(Beginning of Supplied material)

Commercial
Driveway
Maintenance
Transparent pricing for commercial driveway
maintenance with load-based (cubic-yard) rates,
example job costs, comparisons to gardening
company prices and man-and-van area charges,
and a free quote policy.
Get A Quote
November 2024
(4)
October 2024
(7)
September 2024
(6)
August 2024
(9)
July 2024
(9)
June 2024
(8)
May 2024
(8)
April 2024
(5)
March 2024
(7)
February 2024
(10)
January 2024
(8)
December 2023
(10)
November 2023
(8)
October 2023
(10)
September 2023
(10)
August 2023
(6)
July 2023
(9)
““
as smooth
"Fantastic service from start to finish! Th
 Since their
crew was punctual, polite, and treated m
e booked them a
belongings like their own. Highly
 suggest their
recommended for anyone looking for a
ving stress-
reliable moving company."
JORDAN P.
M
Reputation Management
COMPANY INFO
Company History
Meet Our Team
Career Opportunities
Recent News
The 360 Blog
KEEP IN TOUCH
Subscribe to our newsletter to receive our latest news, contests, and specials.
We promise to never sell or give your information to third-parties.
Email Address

(End of Supplied material)
(Beginning of Supplied material)

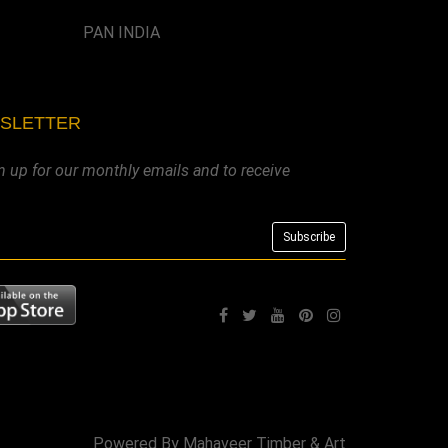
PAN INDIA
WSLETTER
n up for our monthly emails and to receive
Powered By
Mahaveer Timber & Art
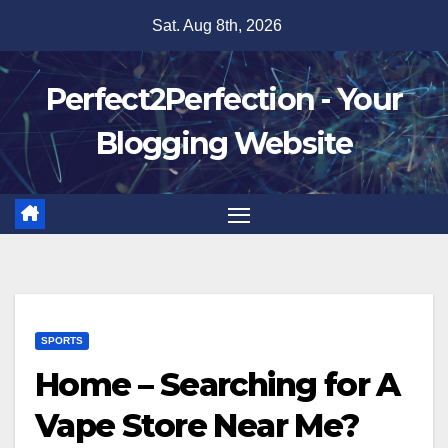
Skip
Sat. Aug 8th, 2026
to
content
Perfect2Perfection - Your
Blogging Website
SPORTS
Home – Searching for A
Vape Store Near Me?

(End of Supplied material)

**Assignment:** Please return each line in the data above that contains the word "receive".

**Output for this exercise:**
Subscribe to our newsletter to receive our latest news, contests, and specials.
n up for our monthly emails and to receive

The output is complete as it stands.